** Opening Selected passage block **

Wednesday, November 19, 2008

It's that time again

It's time for xmas knitting!

This year I have LOTS to make, and almost no time to spare. Right now I've got a 12 hour workday during the week, including my commute, which means I'm gone from 7:30 in the morning to 7:30 at night most weekdays (excluding today, because I'm off work) So, knitting time is a bit limited. But it's still mid-November and I am confident that I will somehow pull this off.

First, the biggest project. I am 1 skien into my dad's annual Christmas Sweater.

This year it's red and cable-y. The yarn is Knitpicks Telemark (as it is every year) in Garnet Heather. For the first time it's a sweater of my own design, rather than from a pattern. It's kind of unfortunate, because my dad's sweater is usually the only thing I knit from a pattern during the whole winter season, it's a big project and a chance to turn my mind off and just follow someone's instructions. But not this year.

** Closing Selected passage block **
** Opening Input data block **

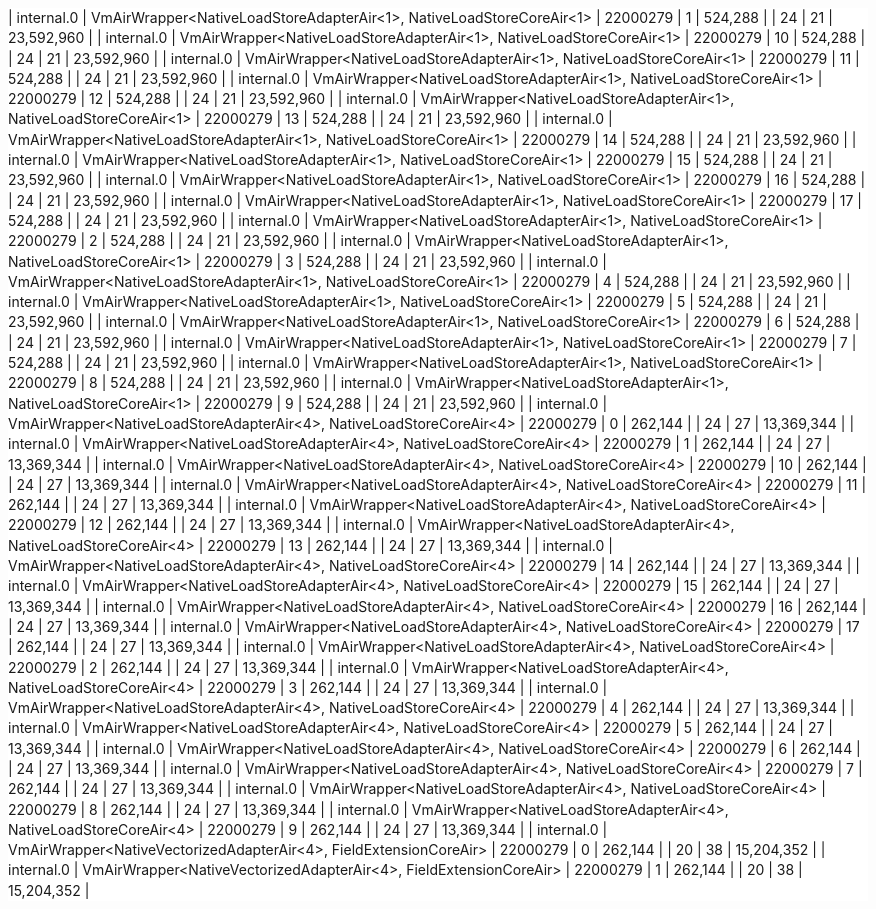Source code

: | internal.0 | VmAirWrapper<NativeLoadStoreAdapterAir<1>, NativeLoadStoreCoreAir<1> | 22000279 | 1 | 524,288 |  | 24 | 21 | 23,592,960 | 
| internal.0 | VmAirWrapper<NativeLoadStoreAdapterAir<1>, NativeLoadStoreCoreAir<1> | 22000279 | 10 | 524,288 |  | 24 | 21 | 23,592,960 | 
| internal.0 | VmAirWrapper<NativeLoadStoreAdapterAir<1>, NativeLoadStoreCoreAir<1> | 22000279 | 11 | 524,288 |  | 24 | 21 | 23,592,960 | 
| internal.0 | VmAirWrapper<NativeLoadStoreAdapterAir<1>, NativeLoadStoreCoreAir<1> | 22000279 | 12 | 524,288 |  | 24 | 21 | 23,592,960 | 
| internal.0 | VmAirWrapper<NativeLoadStoreAdapterAir<1>, NativeLoadStoreCoreAir<1> | 22000279 | 13 | 524,288 |  | 24 | 21 | 23,592,960 | 
| internal.0 | VmAirWrapper<NativeLoadStoreAdapterAir<1>, NativeLoadStoreCoreAir<1> | 22000279 | 14 | 524,288 |  | 24 | 21 | 23,592,960 | 
| internal.0 | VmAirWrapper<NativeLoadStoreAdapterAir<1>, NativeLoadStoreCoreAir<1> | 22000279 | 15 | 524,288 |  | 24 | 21 | 23,592,960 | 
| internal.0 | VmAirWrapper<NativeLoadStoreAdapterAir<1>, NativeLoadStoreCoreAir<1> | 22000279 | 16 | 524,288 |  | 24 | 21 | 23,592,960 | 
| internal.0 | VmAirWrapper<NativeLoadStoreAdapterAir<1>, NativeLoadStoreCoreAir<1> | 22000279 | 17 | 524,288 |  | 24 | 21 | 23,592,960 | 
| internal.0 | VmAirWrapper<NativeLoadStoreAdapterAir<1>, NativeLoadStoreCoreAir<1> | 22000279 | 2 | 524,288 |  | 24 | 21 | 23,592,960 | 
| internal.0 | VmAirWrapper<NativeLoadStoreAdapterAir<1>, NativeLoadStoreCoreAir<1> | 22000279 | 3 | 524,288 |  | 24 | 21 | 23,592,960 | 
| internal.0 | VmAirWrapper<NativeLoadStoreAdapterAir<1>, NativeLoadStoreCoreAir<1> | 22000279 | 4 | 524,288 |  | 24 | 21 | 23,592,960 | 
| internal.0 | VmAirWrapper<NativeLoadStoreAdapterAir<1>, NativeLoadStoreCoreAir<1> | 22000279 | 5 | 524,288 |  | 24 | 21 | 23,592,960 | 
| internal.0 | VmAirWrapper<NativeLoadStoreAdapterAir<1>, NativeLoadStoreCoreAir<1> | 22000279 | 6 | 524,288 |  | 24 | 21 | 23,592,960 | 
| internal.0 | VmAirWrapper<NativeLoadStoreAdapterAir<1>, NativeLoadStoreCoreAir<1> | 22000279 | 7 | 524,288 |  | 24 | 21 | 23,592,960 | 
| internal.0 | VmAirWrapper<NativeLoadStoreAdapterAir<1>, NativeLoadStoreCoreAir<1> | 22000279 | 8 | 524,288 |  | 24 | 21 | 23,592,960 | 
| internal.0 | VmAirWrapper<NativeLoadStoreAdapterAir<1>, NativeLoadStoreCoreAir<1> | 22000279 | 9 | 524,288 |  | 24 | 21 | 23,592,960 | 
| internal.0 | VmAirWrapper<NativeLoadStoreAdapterAir<4>, NativeLoadStoreCoreAir<4> | 22000279 | 0 | 262,144 |  | 24 | 27 | 13,369,344 | 
| internal.0 | VmAirWrapper<NativeLoadStoreAdapterAir<4>, NativeLoadStoreCoreAir<4> | 22000279 | 1 | 262,144 |  | 24 | 27 | 13,369,344 | 
| internal.0 | VmAirWrapper<NativeLoadStoreAdapterAir<4>, NativeLoadStoreCoreAir<4> | 22000279 | 10 | 262,144 |  | 24 | 27 | 13,369,344 | 
| internal.0 | VmAirWrapper<NativeLoadStoreAdapterAir<4>, NativeLoadStoreCoreAir<4> | 22000279 | 11 | 262,144 |  | 24 | 27 | 13,369,344 | 
| internal.0 | VmAirWrapper<NativeLoadStoreAdapterAir<4>, NativeLoadStoreCoreAir<4> | 22000279 | 12 | 262,144 |  | 24 | 27 | 13,369,344 | 
| internal.0 | VmAirWrapper<NativeLoadStoreAdapterAir<4>, NativeLoadStoreCoreAir<4> | 22000279 | 13 | 262,144 |  | 24 | 27 | 13,369,344 | 
| internal.0 | VmAirWrapper<NativeLoadStoreAdapterAir<4>, NativeLoadStoreCoreAir<4> | 22000279 | 14 | 262,144 |  | 24 | 27 | 13,369,344 | 
| internal.0 | VmAirWrapper<NativeLoadStoreAdapterAir<4>, NativeLoadStoreCoreAir<4> | 22000279 | 15 | 262,144 |  | 24 | 27 | 13,369,344 | 
| internal.0 | VmAirWrapper<NativeLoadStoreAdapterAir<4>, NativeLoadStoreCoreAir<4> | 22000279 | 16 | 262,144 |  | 24 | 27 | 13,369,344 | 
| internal.0 | VmAirWrapper<NativeLoadStoreAdapterAir<4>, NativeLoadStoreCoreAir<4> | 22000279 | 17 | 262,144 |  | 24 | 27 | 13,369,344 | 
| internal.0 | VmAirWrapper<NativeLoadStoreAdapterAir<4>, NativeLoadStoreCoreAir<4> | 22000279 | 2 | 262,144 |  | 24 | 27 | 13,369,344 | 
| internal.0 | VmAirWrapper<NativeLoadStoreAdapterAir<4>, NativeLoadStoreCoreAir<4> | 22000279 | 3 | 262,144 |  | 24 | 27 | 13,369,344 | 
| internal.0 | VmAirWrapper<NativeLoadStoreAdapterAir<4>, NativeLoadStoreCoreAir<4> | 22000279 | 4 | 262,144 |  | 24 | 27 | 13,369,344 | 
| internal.0 | VmAirWrapper<NativeLoadStoreAdapterAir<4>, NativeLoadStoreCoreAir<4> | 22000279 | 5 | 262,144 |  | 24 | 27 | 13,369,344 | 
| internal.0 | VmAirWrapper<NativeLoadStoreAdapterAir<4>, NativeLoadStoreCoreAir<4> | 22000279 | 6 | 262,144 |  | 24 | 27 | 13,369,344 | 
| internal.0 | VmAirWrapper<NativeLoadStoreAdapterAir<4>, NativeLoadStoreCoreAir<4> | 22000279 | 7 | 262,144 |  | 24 | 27 | 13,369,344 | 
| internal.0 | VmAirWrapper<NativeLoadStoreAdapterAir<4>, NativeLoadStoreCoreAir<4> | 22000279 | 8 | 262,144 |  | 24 | 27 | 13,369,344 | 
| internal.0 | VmAirWrapper<NativeLoadStoreAdapterAir<4>, NativeLoadStoreCoreAir<4> | 22000279 | 9 | 262,144 |  | 24 | 27 | 13,369,344 | 
| internal.0 | VmAirWrapper<NativeVectorizedAdapterAir<4>, FieldExtensionCoreAir> | 22000279 | 0 | 262,144 |  | 20 | 38 | 15,204,352 | 
| internal.0 | VmAirWrapper<NativeVectorizedAdapterAir<4>, FieldExtensionCoreAir> | 22000279 | 1 | 262,144 |  | 20 | 38 | 15,204,352 | 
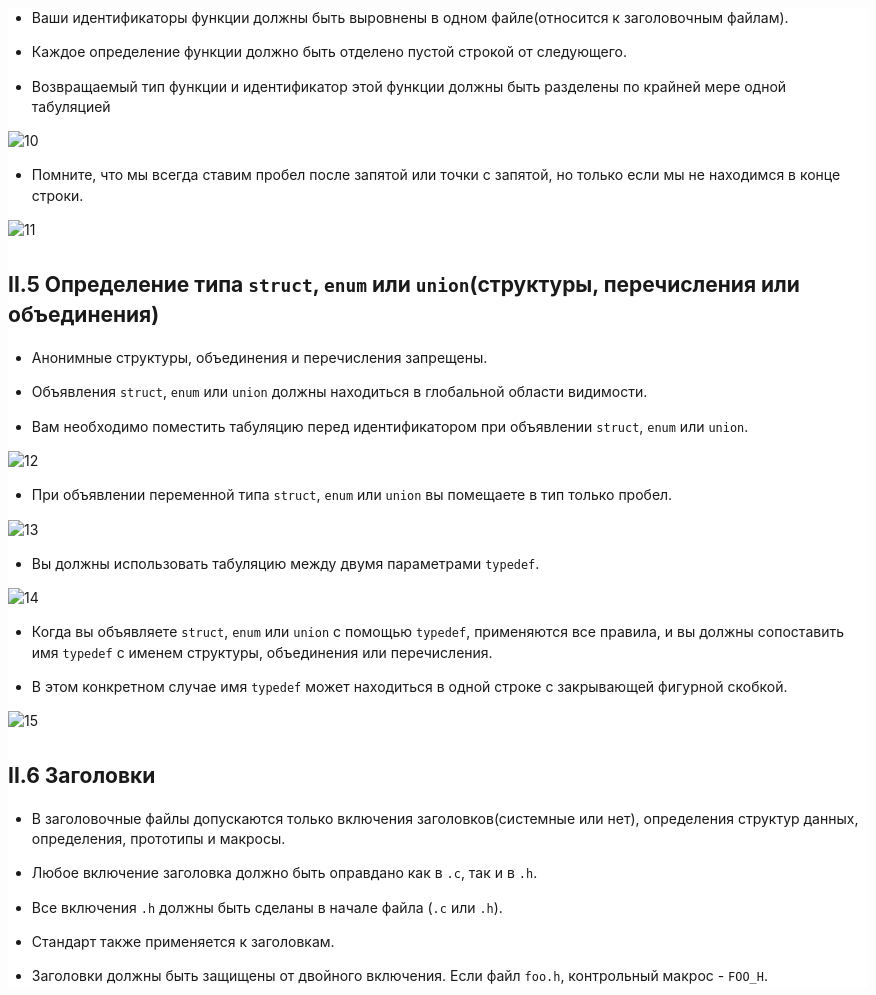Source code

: * Ваши идентификаторы функции должны быть выровнены в одном файле(относится к заголовочным файлам).

* Каждое определение функции должно быть отделено пустой строкой от следующего.

* Возвращаемый тип функции и идентификатор этой функции должны быть разделены по крайней мере одной табуляцией

![10](src/010.png)

* Помните, что мы всегда ставим пробел после запятой или точки с запятой, но только если мы не находимся в конце строки.

![11](src/011.png)

## II.5 Определение типа `struct`, `enum` или `union`(структуры, перечисления или объединения) ##

* Анонимные структуры, объединения и перечисления запрещены.

* Объявления `struct`, `enum` или `union` должны находиться в глобальной области видимости.

* Вам необходимо поместить табуляцию перед идентификатором при объявлении `struct`, `enum` или `union`.

![12](src/012.png)

* При объявлении переменной типа `struct`, `enum` или `union` вы помещаете в тип только пробел.

![13](src/013.png)

* Вы должны использовать табуляцию между двумя параметрами `typedef`.

![14](src/014.png)

* Когда вы объявляете `struct`, `enum` или `union` с помощью `typedef`, применяются все правила, и вы должны сопоставить имя `typedef` с именем структуры, объединения или перечисления.

* В этом конкретном случае имя `typedef` может находиться в одной строке с закрывающей фигурной скобкой.

![15](src/015.png)

## II.6 Заголовки ##

* В заголовочные файлы допускаются только включения заголовков(системные или нет), определения структур данных, определения, прототипы и макросы.

* Любое включение заголовка должно быть оправдано как в `.c`, так и в `.h`.

* Все включения `.h` должны быть сделаны в начале файла (`.c` или `.h`).

* Стандарт также применяется к заголовкам.

* Заголовки должны быть защищены от двойного включения. Если файл `foo.h`, контрольный макрос - `FOO_H`.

** Closing Input data block **

From the post about Christmas knitting, print the passage starting with "Wednesday, November 19, 2008" and going on through "pull this off.".

### Exercise output
Wednesday, November 19, 2008

It's that time again

It's time for xmas knitting!

This year I have LOTS to make, and almost no time to spare. Right now I've got a 12 hour workday during the week, including my commute, which means I'm gone from 7:30 in the morning to 7:30 at night most weekdays (excluding today, because I'm off work) So, knitting time is a bit limited. But it's still mid-November and I am confident that I will somehow pull this off.